【コラム】ザ・障害者(8)

働きたい者は共同連にと~まれ!

堀 利和


 施設解体の余韻がまだ幾分残っていた頃、療護施設の入所者が二人、職員とともに職業安定所に出向いた。しかし彼らを求人する会社など、あろうはずもない。
 ではどうしたらよいかと尋ねると、職安の職員は、職業訓練所に行くしかありませんと答えた。そこで、職業訓練所に足を運ぶのだが、訓練所の職員は思わずびっくり。訓練などできるわけもない。二人の重度の障害者に付き添って行った施設職員にあきれた対応をする。

 施設に帰ってきた彼らは、さてどうしようか。「でも、やっぱり働きたい」。
 入所者自治会と職員の何人かで協力して、近くに店舗を借りることとした。商品を並べる。彼らが店番をする。
 近所の人たちが買い物にきても、品物を手渡すどころか、お金を受け取ることもできない。
 きつい言語障害で「いらっしゃい」と言っても、「ウォーウォー」としか聞こえない。とにかくにっこり笑えということになる。
 客は自分で品物をとり、お金をざるの中に入れる。場合によっては、おつりもとる。その確認だけはする。それで商売は成り立つ。人間関係は成立するのである。重度の障害者がただ座って、店番をするだけでも仕事は果たせる。それが彼らの商法なのだ。
 今では障害者も健常者も十数人、各地の物産を店に並べながら、重度の障害者が横たわりながらパソコンで注文や出入りを操作する。働き方や生活も、お互いに心得た者同士の営みである。

 亡くなられた共同連元代表の門脇さんは、CIL運動の障害者たちとのシンポジウムで、「自立生活って、毎日なにやってんねん?」ときいた。鋭い指摘である。施設から、あるいは家族からの自立は重度障害者にとって大事業である。しかし同じ重度の門脇さんにしてみれば、「毎日なにやってんねん」が、おそらく大きな疑問であったに違いない。ちなみに、一九七五年の国連・障害者の権利宣言では、同世代(現役世代)と同等の暮らしをする権利を有することが謳われている。それを忘れてはなるまい。

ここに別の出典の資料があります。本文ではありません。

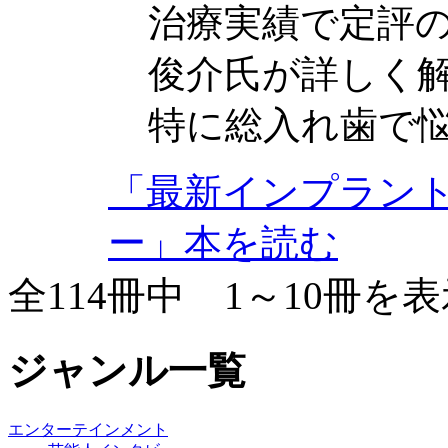
治療実績で定評
俊介氏が詳しく
特に総入れ歯で悩
「最新インプラント
ー」本を読む
全114冊中 1～10冊を
ジャンル一覧
エンターテインメント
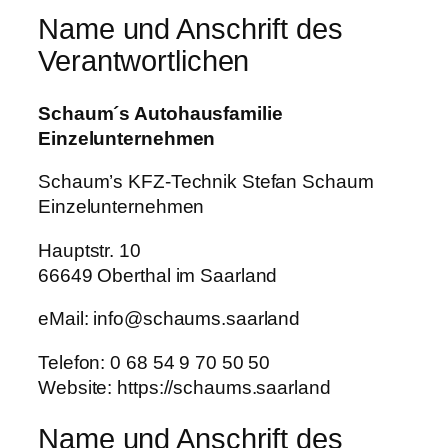
Name und Anschrift des
Verantwortlichen
Schaum´s Autohausfamilie
Einzelunternehmen
Schaum’s KFZ-Technik Stefan Schaum
Einzelunternehmen
Hauptstr. 10
66649 Oberthal im Saarland
eMail: info@schaums.saarland
Telefon: 0 68 54 9 70 50 50
Website: https://schaums.saarland
Name und Anschrift des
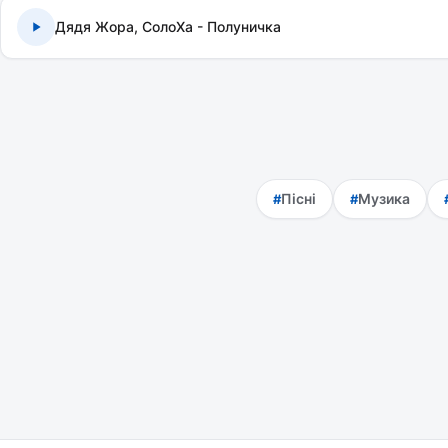
Дядя Жора, СолоХа - Полуничка
Пісні
Музика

 年金受給年齢が取沙汰されている昨今、雇用だけが働き方ではない。前期高齢者の働き方にも、「社会的事業所」を提案してもよいのではなかろうか。私たち共同連の運動と理念は、障害者を越えて広くひろがっていく。

<付記>
 共同連は、一九八四年に「差別と闘う共同体全国連合」として発足し、NPO法人の資格を取得する際に「共同連」と改名しました。共同連は障害ある人ない人が自らの生産能力に応じて対等・平等に共に働き、賃金ではなく「分配金」を原則としています。当初は、障害ある人ない人の「共働事業所」作りの運動を進めてきましたが、二〇〇〇年にイタリアの社会的協同組合法B型、および二〇〇七年に制定された韓国の社会的企業育成法にふれ、社会的に排除された人(障害者、引きこもり、依存症者、刑余者、シングルマザー、ホームレスの人など)が三〇パーセント以上、そうでない人と共に働く「社会的事業所」をめざす運動に変化しました。生活困窮者自立支援法にもアプローチし、困窮者のための「社会的事業所」を提案しています。